**Text**.
☆ ☆ ☆ ☆ ☆
Perhaps you are a wonderful guy - we know you dont beat your kids - but in the corporal punishment thread and now in the this thread you have said some pretty silly things. 

But it is you sir who launched an ad hominem attack against the "morons" (a list that includes Gorbachev, Thatcher, Kohl, JP2, Walesa, Havel, myself and many other members of this forum)who don't subscribe to your less than insightful analysis. I once again invite you to ask Cold War residents of the Fulda Gap about Pax Americana.

So again here's hoping Santa brings you a clue.

Karl


----------



## Wayfarer (Mar 19, 2006)

No Karl, an _ad hom_ is the tactic of last resort...when it is premature. So when it is last, it is premature, but if used intelligently, you are a Dem. So you vote for the War before you vote against the War and then try a reformulation as an _ad hoc_ rescue to cover what you think is a straw man.

Got it?


----------



## crs (Dec 30, 2004)

I am optimistic this will be a great country again, and that it will regain the world's respect, although not universally because we never had that. How long did it take Japan to recover from its stigma as a force of evil? We can undo this, too.


----------



## Karl89 (Feb 20, 2005)

Crs,

FrankDC owes you big. With your above post I think you have an insurmountable lead as silliest poster of the year. Congrats!

FYI:

This still is a great country.

And whatever mistakes you think the US has made in Iraq and its war against terrorism they hardly compare to the Japanese record during World War Two. I would suggest you take a look at Iris Chang's The Rape of Nanking (for starters) so that your avoid such mistakes in the future.

Karl


----------



## crs (Dec 30, 2004)

Karl89 said:


> Crs,
> 
> FrankDC owes you big. With your above post I think you have an insurmountable lead as silliest poster of the year. Congrats!


Where did I insult you or even mention you, you horse's patootie?

You know that thread you started about choosing an NYC restaurant to dine with friends? My immediate thought was, no way this Karl has friends. Hostages, maybe. Friends, I doubt it.


----------



## Karl89 (Feb 20, 2005)

Crs,

Just another thing you are wrong about but that's not a surprise, is it? 

Karl


----------



## crs (Dec 30, 2004)

People with zero social skills, such as you, tend to live lonely lives.


----------



## Karl89 (Feb 20, 2005)

Crs,

If you want to insult me then fair enough but try and insult me in a way that bears a remote relationship to the truth. One shudders to think of the inaccuracies in your "objective" work over the years.

Karl


----------



## JDC (Dec 2, 2006)

It's a riot watching the same sheeple falling for the same Pentagon scam over and over and over again since WWII. Let's recall, shall we? Korea, McCarthyism, the Domino Theory, Vietnam, Panamanian War Lords, Nicaraguan rebels, Kosovo, and the current Threat du Jour is a few dozen Arab boobs with box cutters.
☆ ☆ ☆ ☆ ☆
**Your goal**.
Name each distinct username that heads a post in the forum thread above.
☆ ☆ ☆ ☆ ☆
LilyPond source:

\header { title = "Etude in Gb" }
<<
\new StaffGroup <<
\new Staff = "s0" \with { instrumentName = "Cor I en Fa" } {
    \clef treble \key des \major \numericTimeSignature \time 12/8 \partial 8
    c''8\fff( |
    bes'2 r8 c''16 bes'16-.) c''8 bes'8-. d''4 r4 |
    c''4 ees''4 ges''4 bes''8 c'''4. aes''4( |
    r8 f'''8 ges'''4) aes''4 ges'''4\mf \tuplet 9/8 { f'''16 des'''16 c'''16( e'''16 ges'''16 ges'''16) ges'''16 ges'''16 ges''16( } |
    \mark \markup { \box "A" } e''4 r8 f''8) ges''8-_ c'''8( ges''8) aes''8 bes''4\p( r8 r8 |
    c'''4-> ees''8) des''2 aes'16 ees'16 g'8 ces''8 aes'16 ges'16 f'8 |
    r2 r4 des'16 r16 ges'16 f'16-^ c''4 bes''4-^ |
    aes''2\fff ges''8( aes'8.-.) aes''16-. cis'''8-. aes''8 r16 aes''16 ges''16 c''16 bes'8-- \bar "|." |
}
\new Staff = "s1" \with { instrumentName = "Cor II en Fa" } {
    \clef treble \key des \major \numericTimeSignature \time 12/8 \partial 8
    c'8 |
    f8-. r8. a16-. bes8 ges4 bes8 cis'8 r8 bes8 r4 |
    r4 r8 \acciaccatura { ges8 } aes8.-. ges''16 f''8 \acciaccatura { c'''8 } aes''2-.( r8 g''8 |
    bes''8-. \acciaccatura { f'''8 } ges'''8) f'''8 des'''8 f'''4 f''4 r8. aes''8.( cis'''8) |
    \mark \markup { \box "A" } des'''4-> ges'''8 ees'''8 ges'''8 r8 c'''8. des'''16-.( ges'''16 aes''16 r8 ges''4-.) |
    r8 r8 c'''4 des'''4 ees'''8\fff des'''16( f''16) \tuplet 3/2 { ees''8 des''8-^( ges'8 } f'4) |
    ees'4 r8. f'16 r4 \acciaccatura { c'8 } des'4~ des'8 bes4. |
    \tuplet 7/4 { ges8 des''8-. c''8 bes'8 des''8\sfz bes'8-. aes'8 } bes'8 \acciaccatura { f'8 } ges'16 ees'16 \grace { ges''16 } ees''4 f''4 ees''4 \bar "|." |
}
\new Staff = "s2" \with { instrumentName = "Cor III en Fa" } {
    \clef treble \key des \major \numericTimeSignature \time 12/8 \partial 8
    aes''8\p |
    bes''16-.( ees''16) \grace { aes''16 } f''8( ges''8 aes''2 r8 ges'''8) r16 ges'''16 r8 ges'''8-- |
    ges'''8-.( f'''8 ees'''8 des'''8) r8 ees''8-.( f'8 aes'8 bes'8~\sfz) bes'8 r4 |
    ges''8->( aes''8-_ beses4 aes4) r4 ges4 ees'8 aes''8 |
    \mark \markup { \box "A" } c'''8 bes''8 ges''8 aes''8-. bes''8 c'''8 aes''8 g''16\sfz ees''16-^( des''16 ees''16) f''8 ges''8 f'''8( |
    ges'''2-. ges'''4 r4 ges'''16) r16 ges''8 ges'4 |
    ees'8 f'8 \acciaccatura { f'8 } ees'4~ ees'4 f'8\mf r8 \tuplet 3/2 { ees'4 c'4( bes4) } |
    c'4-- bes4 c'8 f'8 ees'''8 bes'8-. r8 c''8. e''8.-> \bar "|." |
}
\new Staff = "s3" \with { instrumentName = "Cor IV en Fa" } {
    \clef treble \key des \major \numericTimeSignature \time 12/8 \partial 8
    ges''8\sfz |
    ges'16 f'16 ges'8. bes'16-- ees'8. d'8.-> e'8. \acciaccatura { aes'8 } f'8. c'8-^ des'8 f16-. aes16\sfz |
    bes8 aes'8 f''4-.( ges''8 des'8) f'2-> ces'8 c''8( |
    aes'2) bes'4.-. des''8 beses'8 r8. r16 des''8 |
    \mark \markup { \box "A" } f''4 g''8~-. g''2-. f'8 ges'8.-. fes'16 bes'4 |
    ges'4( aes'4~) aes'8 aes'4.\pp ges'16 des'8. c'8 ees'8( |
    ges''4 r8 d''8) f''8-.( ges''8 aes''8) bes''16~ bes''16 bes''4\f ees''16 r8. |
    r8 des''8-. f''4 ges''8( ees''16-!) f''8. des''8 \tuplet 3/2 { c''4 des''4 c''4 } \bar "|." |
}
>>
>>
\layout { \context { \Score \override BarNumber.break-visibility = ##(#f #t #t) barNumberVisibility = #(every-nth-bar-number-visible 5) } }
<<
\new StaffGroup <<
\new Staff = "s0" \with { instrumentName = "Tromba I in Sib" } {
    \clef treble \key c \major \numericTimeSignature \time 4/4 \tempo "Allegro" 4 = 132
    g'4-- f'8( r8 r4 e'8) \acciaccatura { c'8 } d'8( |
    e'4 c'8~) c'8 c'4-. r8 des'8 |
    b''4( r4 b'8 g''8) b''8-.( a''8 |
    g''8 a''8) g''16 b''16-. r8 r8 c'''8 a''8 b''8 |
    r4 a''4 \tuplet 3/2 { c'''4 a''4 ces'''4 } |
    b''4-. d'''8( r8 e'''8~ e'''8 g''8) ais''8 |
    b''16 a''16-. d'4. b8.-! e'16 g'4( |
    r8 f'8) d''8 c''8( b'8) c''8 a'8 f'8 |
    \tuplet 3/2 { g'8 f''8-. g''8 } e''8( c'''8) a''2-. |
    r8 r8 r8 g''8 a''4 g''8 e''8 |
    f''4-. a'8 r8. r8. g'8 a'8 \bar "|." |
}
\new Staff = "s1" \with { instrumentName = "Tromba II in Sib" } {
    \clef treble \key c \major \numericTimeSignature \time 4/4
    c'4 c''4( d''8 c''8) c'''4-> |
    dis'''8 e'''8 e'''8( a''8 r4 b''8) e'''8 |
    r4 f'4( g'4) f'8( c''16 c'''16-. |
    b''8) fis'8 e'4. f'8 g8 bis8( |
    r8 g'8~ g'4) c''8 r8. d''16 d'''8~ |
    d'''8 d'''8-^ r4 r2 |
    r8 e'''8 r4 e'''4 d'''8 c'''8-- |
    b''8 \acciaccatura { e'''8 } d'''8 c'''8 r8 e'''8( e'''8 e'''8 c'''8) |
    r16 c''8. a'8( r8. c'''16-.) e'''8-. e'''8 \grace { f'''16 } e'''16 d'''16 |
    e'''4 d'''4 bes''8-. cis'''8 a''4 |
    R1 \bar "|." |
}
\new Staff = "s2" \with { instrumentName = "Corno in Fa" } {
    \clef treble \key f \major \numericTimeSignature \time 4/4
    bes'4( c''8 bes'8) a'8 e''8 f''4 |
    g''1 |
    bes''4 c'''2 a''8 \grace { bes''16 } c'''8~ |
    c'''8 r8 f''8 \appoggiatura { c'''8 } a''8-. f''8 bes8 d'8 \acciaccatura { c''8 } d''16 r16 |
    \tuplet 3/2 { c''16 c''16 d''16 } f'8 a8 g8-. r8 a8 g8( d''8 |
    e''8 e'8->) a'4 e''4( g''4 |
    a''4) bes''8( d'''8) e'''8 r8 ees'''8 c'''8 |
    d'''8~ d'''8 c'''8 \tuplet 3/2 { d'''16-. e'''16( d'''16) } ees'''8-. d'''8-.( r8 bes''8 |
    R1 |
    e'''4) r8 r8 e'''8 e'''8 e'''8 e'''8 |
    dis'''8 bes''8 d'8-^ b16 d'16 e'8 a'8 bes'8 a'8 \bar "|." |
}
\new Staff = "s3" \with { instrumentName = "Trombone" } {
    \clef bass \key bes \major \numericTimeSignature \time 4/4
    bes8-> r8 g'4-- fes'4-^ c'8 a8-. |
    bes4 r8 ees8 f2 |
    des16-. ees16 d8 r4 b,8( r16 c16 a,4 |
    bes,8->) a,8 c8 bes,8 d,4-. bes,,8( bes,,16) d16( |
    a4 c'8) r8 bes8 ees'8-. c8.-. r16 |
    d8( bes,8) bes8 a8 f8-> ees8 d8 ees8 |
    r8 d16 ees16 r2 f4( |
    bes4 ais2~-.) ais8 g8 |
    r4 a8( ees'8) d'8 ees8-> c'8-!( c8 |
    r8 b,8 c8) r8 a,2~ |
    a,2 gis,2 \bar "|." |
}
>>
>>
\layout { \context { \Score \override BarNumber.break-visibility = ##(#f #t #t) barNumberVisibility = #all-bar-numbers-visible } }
☆ ☆ ☆ ☆ ☆
**Right answer**.
Wayfarer, crs, Karl89, JDC